• CONSIGNE: Poursuivez l'article sur le cessez-le-feu entre la Thaïlande et le Cambodge en reprenant juste après sa dernière phrase.
─── EXTRAIT DU DOCUMENT
Les commandants militaires thaïlandais et cambodgiens ont convenu mardi d’un cessez-le-feu temporaire, mettant en pause les tirs et les mouvements de troupes le long de la frontière jusqu’à lundi prochain. Cette accalmie vise à préparer le terrain avant la rencontre des ministres de la Défense des deux pays à Phnom Penh.
À la frontière, trois réunions distinctes ont permis aux responsables régionaux des deux armées d’établir des mesures de confiance. À Khlong Luek, dans la province de Sa Kaeo, le général Amarit Boonsuya a rencontré son homologue cambodgien en charge de la 5e région militaire. Plus à l’est, à Chong Chom (Surin), le lieutenant-général Boonsin Pladklang a échangé avec le chef de la 4e région militaire du Cambodge. Enfin, une réunion en ligne a réuni les autorités militaires de Chanthaburi et Trat avec leurs homologues cambodgiens.
Outre la suspension des opérations, les deux camps ont convenu d’ouvrir des canaux de communication d’urgence, dans l’espoir d’éviter tout incident imprévu. Cette démarche s’inscrit dans la continuité des discussions entre les Premiers ministres des deux pays, tenues lundi à Putrajaya, en Malaisie.
──────
─── DONNÉES FOURNIES
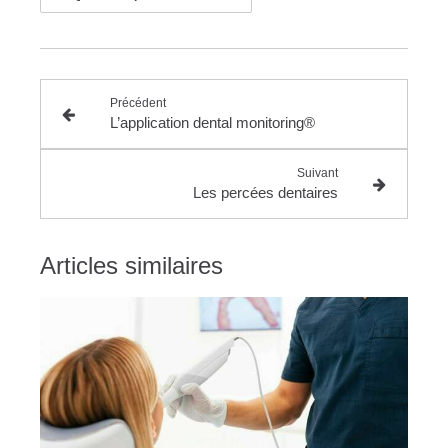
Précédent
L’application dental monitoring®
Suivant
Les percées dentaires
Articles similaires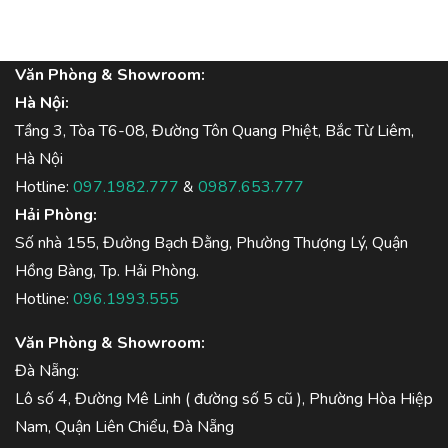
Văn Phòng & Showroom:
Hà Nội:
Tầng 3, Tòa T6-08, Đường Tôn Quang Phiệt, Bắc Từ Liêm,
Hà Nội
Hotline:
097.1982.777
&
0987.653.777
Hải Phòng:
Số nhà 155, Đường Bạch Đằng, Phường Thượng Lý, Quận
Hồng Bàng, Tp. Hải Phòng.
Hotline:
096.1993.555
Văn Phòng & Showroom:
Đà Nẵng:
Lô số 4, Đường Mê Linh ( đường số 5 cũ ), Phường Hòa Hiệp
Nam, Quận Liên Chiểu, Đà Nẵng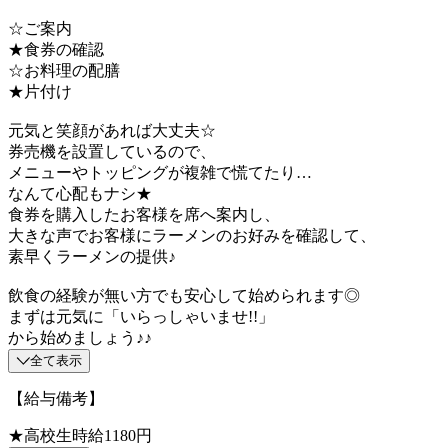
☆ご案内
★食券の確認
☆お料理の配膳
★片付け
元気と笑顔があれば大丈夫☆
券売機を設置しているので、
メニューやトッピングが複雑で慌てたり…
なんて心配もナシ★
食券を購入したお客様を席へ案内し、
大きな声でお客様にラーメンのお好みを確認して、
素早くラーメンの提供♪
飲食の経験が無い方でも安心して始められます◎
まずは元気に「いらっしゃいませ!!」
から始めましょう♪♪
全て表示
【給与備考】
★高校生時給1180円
──────
─── DONNÉES FOURNIES
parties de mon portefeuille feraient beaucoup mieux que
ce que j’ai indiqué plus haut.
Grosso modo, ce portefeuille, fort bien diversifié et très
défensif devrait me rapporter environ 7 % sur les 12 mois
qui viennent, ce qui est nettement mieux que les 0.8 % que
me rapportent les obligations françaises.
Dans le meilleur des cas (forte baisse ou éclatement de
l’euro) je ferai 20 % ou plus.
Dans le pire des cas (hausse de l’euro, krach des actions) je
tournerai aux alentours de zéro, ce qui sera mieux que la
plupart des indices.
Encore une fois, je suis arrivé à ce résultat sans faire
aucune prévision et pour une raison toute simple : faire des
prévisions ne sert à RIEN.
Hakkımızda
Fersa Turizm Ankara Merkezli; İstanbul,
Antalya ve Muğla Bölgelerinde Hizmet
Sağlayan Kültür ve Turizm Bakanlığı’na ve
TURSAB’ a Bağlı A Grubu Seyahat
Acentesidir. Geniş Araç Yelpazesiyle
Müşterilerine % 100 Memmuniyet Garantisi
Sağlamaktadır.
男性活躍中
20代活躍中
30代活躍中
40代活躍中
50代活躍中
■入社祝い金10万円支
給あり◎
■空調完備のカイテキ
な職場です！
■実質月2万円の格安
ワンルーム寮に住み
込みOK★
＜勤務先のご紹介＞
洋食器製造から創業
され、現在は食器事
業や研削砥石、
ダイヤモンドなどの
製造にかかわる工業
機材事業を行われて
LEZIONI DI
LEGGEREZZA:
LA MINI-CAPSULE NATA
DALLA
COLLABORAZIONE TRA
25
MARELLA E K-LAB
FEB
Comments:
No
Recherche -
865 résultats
──────
• RÉPONSE RÉDIGÉE:
Les pourparlers militaires visent à établir un cadre commun post-trêve autour de ces axes :
– cessation des tirs,
– interdiction de cibler des civils,
– arrêt des mouvements de troupes, et
– gestion des blessés, défunts et détenus.
Le prochain rendez-vous diplomatique est prévu lundi à Phnom Penh, lors de la réunion du Comité général des frontières. Le général Tea Seiha, ministre cambodgien de la Défense, en assurera la présidence, tandis que le général Natthapon Nakpanich représentera la Thaïlande, en l’absence de titulaire officiel à ce poste.
Le gouvernement thaïlandais a confirmé que ses forces militaires contrôlaient désormais 11 sites clés le long de la frontière avec le Cambodge : Phu Makheua, Chong An Ma, Prasat Ta Muean Thom, Prasat Ta Kwai, Chong Bok, Don Tual, Sattasom, Chong Chom, Chong Sai Takoo, Preah Vihear et Playao.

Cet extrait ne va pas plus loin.